FR 1,256,702 and CA 659535 disclose mineral froth flotation using a collection mixture comprising cocoyl sarcosinate and another surfactant. Another surfactant in embodiments may be alkylphenol ethoxylates (alkylphenoxypolyglycol ether), such as ethoxylated nonylphenol.
CN 1919466 discloses a collector for ilmenite flotation, wherein a mixture of oleoyl sarcosinate and an emulsifier is used, which may be an ethoxylated alkylphenol, such as Triton X-100.

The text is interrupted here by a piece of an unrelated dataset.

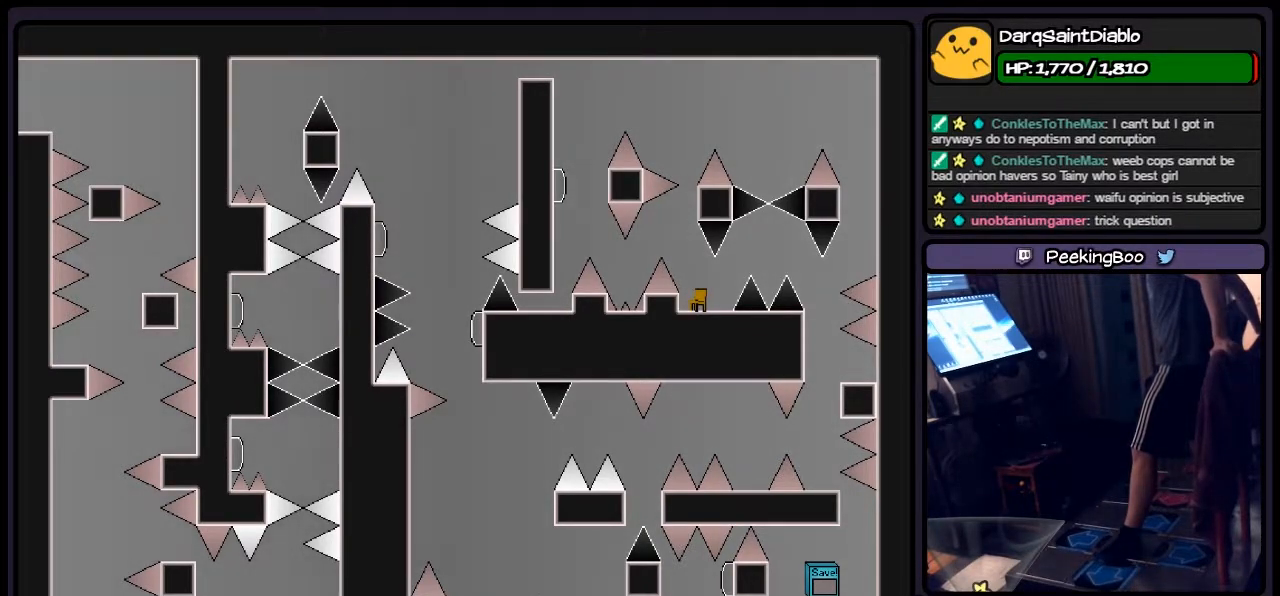
{"keys": [], "events": []}
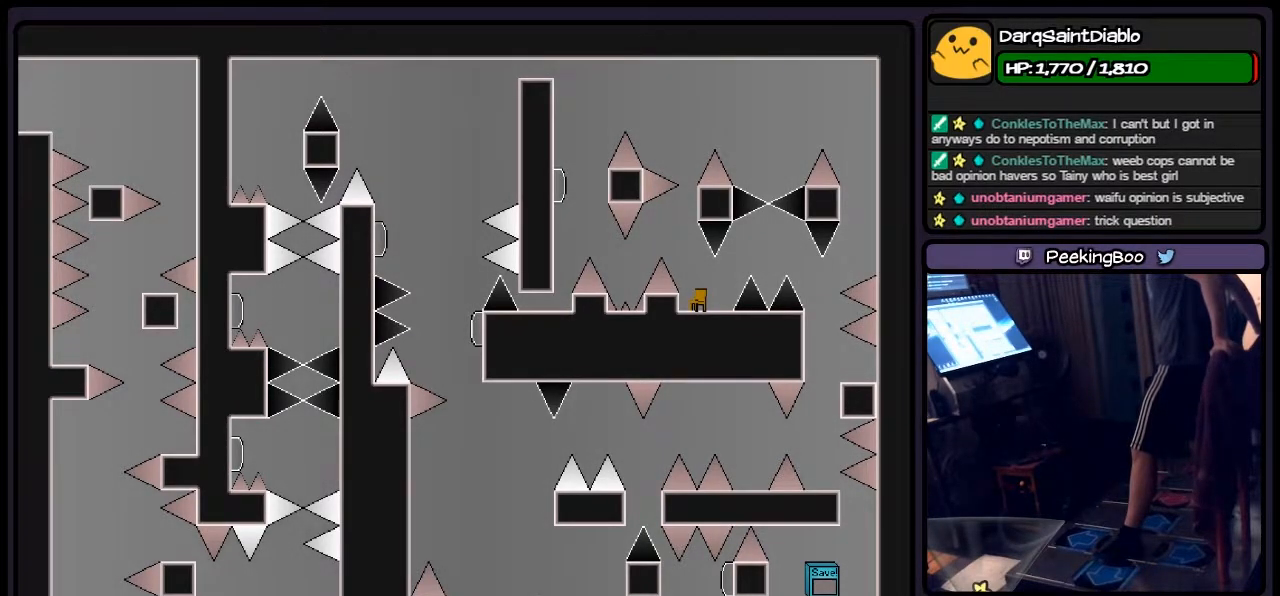
{"keys": [], "events": []}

Based on environmental considerations, the industry is seeking alternatives to ethoxylated alkylphenols. This is not straightforward, since ethoxylated alkylphenols have good collector properties, and any compounds that replace them should also have, or at least nearly reach, these properties. At the same time, the industry is also working to develop collector compositions that provide good mineral grade and high recovery in flotation processes.
DE 4105384 discloses the use of N-acyl oligoglycinates in the flotation of phosphorus ores. CN108889453 discloses the use of palmitoylglycine in zinc ore flotation.
WO 2018/114741 discloses the use of N-acyl glycinates in combination with low ethoxylated fatty acids to improve selectivity in non-sulphide ore flotation.
WO 2015/000913 discloses the use of N-acyl glycinates in non-sulphide ore flotation. The disclosed collector composition contains fatty acids, lactic acid, and lactate esters of N-acyl glycine and fatty acids in addition to glycinates.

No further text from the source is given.